Sir Andrew Foster: I think that
the position is exactly as you describe. I think we describe a
position where one of the frustrations in the FE world is that
they have had significant expectation put on them and they have
consistently not had as much money to fulfil that expectation,
and one of the frustrations of people with the FE and working
in it is of not having enough money to do what they wish to do.
Therefore, I argue for economic skills and employability on the
basis that somebody has to make some priority choices and that
actually it would be better for it to be clear what is a priority,
because otherwise what people in colleges say is, "We're
asked to do everything. We don't have the money," and we
then end up being the fall-guy in the middle of that conversation.
Q169 Helen Jones: Indeed. You talked
about the link between colleges and employers. I wonder if you
had any suggestions to offer the Committee on what should be the
link between colleges and the trade unions' learning representatives,
who are increasingly responsible for seeing a lot of learning
delivered in the workplace?

◇ ◇ ◇

* Questions
1. Reproduce the passage of the transcript excerpt from "Q169 Helen Jones: Indeed." up to and including "in the workplace?".
2. Answer these questions using the transcript excerpt:
(a) For what does Sir Andrew Foster say he argues?
(b) With whom does Helen Jones ask about the link that colleges should have?
(c) What does Sir Andrew Foster say "we" end up being in the middle of that conversation?
3. Decide whether each statement agrees with the transcript excerpt, and support each decision with the deciding words quoted from it:
(a) Sir Andrew Foster says the FE world has consistently had enough money to meet the expectations placed on it.
(b) Helen Jones describes the trade unions' learning representatives as increasingly responsible for learning delivered in the workplace.
(c) Sir Andrew Foster says it would be better for it to be clear what is a priority.
The items placed after the transcript excerpt play no part in this work.

* Given data
◇ ◇ ◇

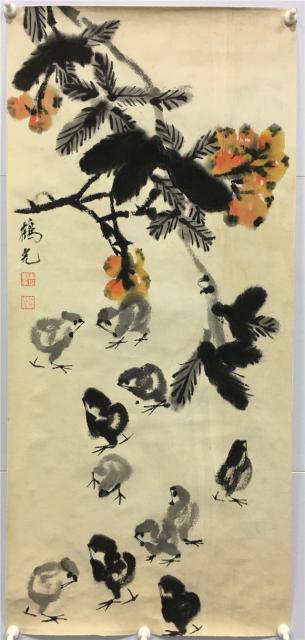
This screenshot has height=640, width=305. Identify the location of the back wall. (264, 1), (299, 521), (3, 580).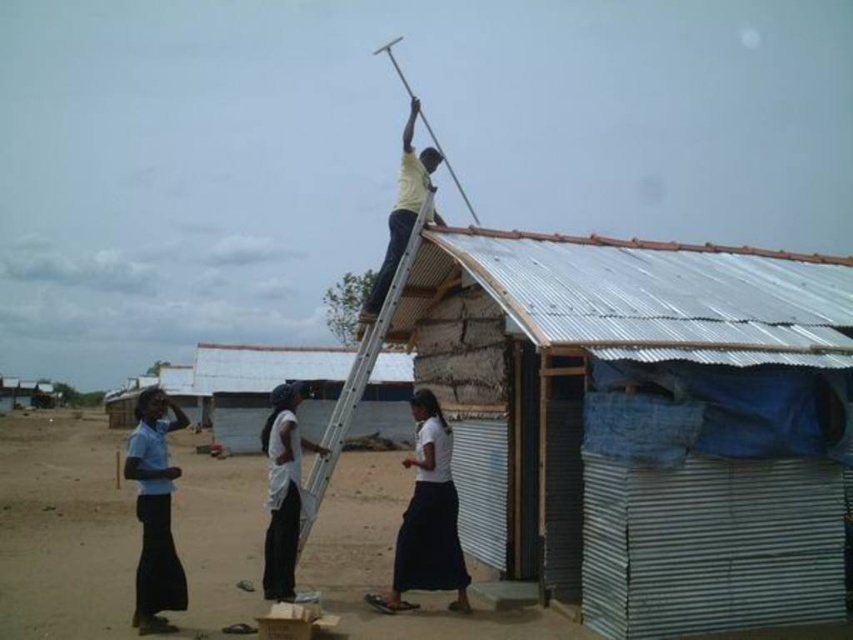
Is point (61, 540) closer to camera compared to point (141, 499)?

No, it is not.

Is dirt field at lower left taller than blue fabric skirt at lower left?

Incorrect, dirt field at lower left's height is not larger of blue fabric skirt at lower left's.

In order to click on dirt field at lower left in this screenshot , I will do `click(62, 531)`.

In order to click on dirt field at lower left in this screenshot , I will do `click(62, 531)`.

Is point (78, 589) closer to viewer compared to point (379, 346)?

Yes, it is in front of point (379, 346).

Who is positioned more to the left, dirt field at lower left or metallic silver ladder at upper center?

dirt field at lower left

You are a GUI agent. You are given a task and a screenshot of the screen. Output one action in this format:
    pyautogui.click(x=<x>, y=<y>)
    Task: Click on the dirt field at lower left
    Image resolution: width=853 pixels, height=640 pixels.
    Given the screenshot: What is the action you would take?
    pyautogui.click(x=62, y=531)

From the picture: Between dirt field at lower left and yellow matte shirt at upper center, which one is positioned higher?

yellow matte shirt at upper center is higher up.

Which is below, dirt field at lower left or yellow matte shirt at upper center?

dirt field at lower left is lower down.

Is point (22, 563) less distant than point (384, 273)?

No, (22, 563) is further to viewer.

Identify the location of dirt field at lower left. (62, 531).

◇ ◇ ◇

* Answers for the exercise
1.
Q169 Helen Jones: Indeed. You talked
about the link between colleges and employers. I wonder if you
had any suggestions to offer the Committee on what should be the
link between colleges and the trade unions' learning representatives,
who are increasingly responsible for seeing a lot of learning
delivered in the workplace?

2.
(a) Economic skills and employability.
(b) The trade unions' learning representatives.
(c) The fall-guy.

3.
(a) No: "they have consistently not had as much money to fulfil that expectation"
(b) Yes: "who are increasingly responsible for seeing a lot of learning delivered in the workplace"
(c) Yes: "it would be better for it to be clear what is a priority"